[PATCH v3] scatterlist: add sg_alloc_table_from_pages function
Andrew Morton
akpm at linux-foundation.org
Tue May 22 13:10:59 PDT 2012
On Mon, 21 May 2012 16:01:50 +0200
Tomasz Stanislawski <t.stanislaws at samsung.com> wrote:
> >> +int sg_alloc_table_from_pages(struct sg_table *sgt,
> >> + struct page **pages, unsigned int n_pages,
> >> + unsigned long offset, unsigned long size,
> >> + gfp_t gfp_mask)
> >
> > I guess a 32-bit n_pages is OK. A 16TB IO seems enough ;)
> >
>
> Do you think that 'unsigned long' for offset is too big?
>
> Ad n_pages. Assuming that Moore's law holds it will take
> circa 25 years before the limit of 16 TB is reached :) for
> high-end scatterlist operations.
> Or I can change the type of n_pages to 'unsigned long' now at
> no cost :).
By then it will be Someone Else's Problem ;)
> >> +{
> >> + unsigned int chunks;
> >> + unsigned int i;
> >
> > erk, please choose a different name for this. When a C programmer sees
> > "i", he very much assumes it has type "int". Making it unsigned causes
> > surprise.
> >
> > And don't rename it to "u"! Let's give it a nice meaningful name. pageno?
> >
>
> The problem is that 'i' is a natural name for a loop counter.
It's also the natural name for an integer.
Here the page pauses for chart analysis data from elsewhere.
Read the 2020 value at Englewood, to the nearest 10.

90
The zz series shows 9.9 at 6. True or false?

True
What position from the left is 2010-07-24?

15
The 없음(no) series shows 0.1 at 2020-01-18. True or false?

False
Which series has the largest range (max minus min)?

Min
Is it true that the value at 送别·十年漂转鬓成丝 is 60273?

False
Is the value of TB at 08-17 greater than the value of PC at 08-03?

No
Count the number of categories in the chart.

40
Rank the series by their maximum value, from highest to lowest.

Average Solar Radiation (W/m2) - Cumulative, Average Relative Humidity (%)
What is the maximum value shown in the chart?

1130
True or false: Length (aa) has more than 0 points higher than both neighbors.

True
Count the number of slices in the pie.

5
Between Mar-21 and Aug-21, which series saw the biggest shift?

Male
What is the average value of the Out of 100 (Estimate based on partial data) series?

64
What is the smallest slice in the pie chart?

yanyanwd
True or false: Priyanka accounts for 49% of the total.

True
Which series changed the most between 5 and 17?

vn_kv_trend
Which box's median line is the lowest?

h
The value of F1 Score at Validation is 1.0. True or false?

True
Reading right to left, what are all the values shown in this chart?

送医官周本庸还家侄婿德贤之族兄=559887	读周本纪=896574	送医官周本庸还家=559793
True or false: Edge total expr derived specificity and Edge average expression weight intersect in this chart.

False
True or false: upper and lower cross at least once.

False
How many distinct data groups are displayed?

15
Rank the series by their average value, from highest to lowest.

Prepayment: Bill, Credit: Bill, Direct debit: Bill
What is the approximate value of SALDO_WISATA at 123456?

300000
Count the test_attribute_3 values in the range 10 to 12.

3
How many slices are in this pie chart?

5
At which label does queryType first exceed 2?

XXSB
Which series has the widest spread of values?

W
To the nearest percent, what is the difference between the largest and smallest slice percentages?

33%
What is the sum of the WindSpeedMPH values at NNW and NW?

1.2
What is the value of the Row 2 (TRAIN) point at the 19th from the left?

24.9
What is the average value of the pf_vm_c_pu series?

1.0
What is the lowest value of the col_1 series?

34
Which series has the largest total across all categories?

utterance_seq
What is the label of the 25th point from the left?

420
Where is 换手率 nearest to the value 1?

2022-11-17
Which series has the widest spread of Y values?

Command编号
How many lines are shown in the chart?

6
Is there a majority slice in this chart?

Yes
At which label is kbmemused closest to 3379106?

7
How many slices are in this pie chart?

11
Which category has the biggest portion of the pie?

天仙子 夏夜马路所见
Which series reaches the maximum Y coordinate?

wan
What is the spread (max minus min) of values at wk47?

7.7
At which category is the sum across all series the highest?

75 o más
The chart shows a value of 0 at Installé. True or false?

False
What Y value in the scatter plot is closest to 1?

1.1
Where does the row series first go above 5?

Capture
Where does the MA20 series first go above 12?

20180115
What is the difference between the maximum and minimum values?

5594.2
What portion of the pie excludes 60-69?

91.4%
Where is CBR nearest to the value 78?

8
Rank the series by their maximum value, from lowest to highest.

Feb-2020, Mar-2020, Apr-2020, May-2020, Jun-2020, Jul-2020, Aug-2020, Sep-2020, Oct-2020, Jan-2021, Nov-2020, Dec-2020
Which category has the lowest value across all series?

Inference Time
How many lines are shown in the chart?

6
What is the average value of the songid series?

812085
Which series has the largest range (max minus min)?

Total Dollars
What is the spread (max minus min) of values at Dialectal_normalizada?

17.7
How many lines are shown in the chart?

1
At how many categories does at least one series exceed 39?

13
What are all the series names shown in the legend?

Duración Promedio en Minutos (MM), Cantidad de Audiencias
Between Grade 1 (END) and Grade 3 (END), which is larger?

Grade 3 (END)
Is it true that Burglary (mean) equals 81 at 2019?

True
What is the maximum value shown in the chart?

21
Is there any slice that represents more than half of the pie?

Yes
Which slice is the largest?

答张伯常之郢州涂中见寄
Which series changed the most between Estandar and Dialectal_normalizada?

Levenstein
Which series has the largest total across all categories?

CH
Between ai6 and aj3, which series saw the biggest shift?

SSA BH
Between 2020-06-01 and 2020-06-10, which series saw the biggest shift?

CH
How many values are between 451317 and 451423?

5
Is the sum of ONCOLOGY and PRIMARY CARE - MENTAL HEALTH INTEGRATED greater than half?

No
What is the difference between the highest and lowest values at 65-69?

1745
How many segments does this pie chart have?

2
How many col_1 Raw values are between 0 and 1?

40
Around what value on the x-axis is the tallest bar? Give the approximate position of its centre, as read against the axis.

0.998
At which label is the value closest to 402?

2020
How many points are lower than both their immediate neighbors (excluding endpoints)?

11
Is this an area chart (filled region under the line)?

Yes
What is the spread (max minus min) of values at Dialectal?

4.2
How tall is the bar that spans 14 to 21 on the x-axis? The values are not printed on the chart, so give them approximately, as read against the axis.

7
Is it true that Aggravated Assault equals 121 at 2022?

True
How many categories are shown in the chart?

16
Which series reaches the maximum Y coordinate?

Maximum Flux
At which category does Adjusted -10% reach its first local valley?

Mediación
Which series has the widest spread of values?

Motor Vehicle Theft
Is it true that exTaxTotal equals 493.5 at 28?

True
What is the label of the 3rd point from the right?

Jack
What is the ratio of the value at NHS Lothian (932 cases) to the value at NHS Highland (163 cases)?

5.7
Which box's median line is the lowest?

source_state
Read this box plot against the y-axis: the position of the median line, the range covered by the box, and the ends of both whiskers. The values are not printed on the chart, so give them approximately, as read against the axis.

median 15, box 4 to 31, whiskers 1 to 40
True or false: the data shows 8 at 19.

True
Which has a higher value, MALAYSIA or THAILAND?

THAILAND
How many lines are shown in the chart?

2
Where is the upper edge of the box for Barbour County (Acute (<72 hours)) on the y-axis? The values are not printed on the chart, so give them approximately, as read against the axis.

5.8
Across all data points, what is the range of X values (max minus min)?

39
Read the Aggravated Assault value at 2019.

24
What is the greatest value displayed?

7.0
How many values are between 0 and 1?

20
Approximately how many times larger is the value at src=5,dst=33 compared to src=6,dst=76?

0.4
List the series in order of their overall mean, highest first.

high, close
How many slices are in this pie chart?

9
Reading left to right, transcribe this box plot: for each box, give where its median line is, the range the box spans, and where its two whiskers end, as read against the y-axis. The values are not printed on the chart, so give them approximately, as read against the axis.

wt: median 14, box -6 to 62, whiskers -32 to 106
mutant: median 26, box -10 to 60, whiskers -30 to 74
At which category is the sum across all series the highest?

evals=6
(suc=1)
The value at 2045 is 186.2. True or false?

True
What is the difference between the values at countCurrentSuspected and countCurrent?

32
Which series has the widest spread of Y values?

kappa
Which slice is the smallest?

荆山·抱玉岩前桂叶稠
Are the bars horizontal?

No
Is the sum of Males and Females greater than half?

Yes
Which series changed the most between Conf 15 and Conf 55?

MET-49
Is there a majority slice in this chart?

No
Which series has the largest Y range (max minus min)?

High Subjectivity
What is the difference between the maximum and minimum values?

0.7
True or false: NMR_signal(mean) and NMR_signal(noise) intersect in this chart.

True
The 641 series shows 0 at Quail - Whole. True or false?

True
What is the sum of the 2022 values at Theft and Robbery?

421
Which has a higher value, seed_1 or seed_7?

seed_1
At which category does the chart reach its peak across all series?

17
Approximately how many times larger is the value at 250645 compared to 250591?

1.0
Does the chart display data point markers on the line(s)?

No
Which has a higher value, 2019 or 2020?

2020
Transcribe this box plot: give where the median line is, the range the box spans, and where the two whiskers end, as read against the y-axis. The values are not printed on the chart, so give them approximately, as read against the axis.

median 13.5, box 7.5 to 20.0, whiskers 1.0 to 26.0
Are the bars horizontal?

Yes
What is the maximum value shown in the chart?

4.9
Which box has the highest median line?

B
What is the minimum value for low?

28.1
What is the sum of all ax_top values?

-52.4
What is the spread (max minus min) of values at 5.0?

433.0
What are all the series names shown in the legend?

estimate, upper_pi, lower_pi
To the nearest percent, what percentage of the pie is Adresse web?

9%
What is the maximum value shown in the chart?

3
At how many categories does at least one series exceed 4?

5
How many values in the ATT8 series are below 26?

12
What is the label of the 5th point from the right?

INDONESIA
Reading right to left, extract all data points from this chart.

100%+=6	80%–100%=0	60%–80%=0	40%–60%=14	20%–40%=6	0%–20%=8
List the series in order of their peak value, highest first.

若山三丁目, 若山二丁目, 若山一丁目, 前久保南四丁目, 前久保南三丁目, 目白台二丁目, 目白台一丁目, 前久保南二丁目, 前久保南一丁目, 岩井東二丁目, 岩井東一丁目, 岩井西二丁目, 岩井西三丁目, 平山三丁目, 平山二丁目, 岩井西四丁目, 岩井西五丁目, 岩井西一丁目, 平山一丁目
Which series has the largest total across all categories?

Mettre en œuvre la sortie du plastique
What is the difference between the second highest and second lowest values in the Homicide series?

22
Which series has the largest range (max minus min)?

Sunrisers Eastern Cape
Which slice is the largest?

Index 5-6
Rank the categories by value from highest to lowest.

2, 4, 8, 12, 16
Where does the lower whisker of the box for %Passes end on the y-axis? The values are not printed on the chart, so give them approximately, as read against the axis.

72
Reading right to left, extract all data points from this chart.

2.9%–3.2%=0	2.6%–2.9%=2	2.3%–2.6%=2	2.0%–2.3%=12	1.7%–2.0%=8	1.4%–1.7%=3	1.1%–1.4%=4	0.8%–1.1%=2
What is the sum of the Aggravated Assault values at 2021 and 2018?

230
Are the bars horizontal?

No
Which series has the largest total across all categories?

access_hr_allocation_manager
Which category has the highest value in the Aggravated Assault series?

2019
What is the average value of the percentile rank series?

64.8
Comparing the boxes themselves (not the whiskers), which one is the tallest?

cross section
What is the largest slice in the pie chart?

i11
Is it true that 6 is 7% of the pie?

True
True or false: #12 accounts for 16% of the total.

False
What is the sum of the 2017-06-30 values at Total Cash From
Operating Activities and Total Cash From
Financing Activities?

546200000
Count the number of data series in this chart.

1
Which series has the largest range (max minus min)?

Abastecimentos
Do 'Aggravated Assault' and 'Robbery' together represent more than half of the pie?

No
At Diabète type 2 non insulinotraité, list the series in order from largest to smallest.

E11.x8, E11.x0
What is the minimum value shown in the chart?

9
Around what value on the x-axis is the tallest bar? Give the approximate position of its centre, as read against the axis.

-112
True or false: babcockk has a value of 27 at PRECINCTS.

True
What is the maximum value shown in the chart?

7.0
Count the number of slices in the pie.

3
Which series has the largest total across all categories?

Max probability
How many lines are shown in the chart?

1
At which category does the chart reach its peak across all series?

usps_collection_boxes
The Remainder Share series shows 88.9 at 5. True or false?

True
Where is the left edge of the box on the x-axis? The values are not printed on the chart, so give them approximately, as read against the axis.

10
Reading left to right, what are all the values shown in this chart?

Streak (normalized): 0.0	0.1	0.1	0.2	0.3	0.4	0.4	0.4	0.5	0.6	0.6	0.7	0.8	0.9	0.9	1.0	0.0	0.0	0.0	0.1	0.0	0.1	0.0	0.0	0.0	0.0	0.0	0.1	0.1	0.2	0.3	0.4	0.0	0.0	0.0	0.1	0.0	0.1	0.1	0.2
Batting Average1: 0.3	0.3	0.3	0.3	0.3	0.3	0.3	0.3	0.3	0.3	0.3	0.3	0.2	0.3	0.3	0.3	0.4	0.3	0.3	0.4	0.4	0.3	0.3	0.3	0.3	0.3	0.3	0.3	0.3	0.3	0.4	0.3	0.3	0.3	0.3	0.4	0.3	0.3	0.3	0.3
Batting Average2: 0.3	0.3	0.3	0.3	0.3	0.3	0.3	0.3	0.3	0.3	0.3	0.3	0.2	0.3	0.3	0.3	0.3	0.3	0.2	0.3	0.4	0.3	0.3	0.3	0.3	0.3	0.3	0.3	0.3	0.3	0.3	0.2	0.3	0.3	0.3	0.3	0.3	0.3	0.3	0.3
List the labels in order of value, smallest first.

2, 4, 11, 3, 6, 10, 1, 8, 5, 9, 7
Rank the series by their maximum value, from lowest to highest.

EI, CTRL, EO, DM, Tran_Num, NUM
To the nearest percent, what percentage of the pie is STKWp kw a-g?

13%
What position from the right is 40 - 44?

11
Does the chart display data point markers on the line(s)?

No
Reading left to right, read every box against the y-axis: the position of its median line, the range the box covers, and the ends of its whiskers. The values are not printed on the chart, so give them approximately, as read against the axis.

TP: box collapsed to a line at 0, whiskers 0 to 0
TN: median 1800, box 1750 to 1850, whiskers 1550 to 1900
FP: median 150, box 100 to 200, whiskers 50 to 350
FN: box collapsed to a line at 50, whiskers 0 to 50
If a C programmer sees "i",
he thinks "int". It's a Fortran thing ;)
> AFAIK, in the kernel code developers try to avoid Hungarian notation.
> A name of a variable should reflect its purpose, not its type.
> I can change the name of 'i' to 'pageno' and 'j' to 'pageno2' (?)
> but I think it will make the code less reliable.
Well, one could do something radical such as using "p".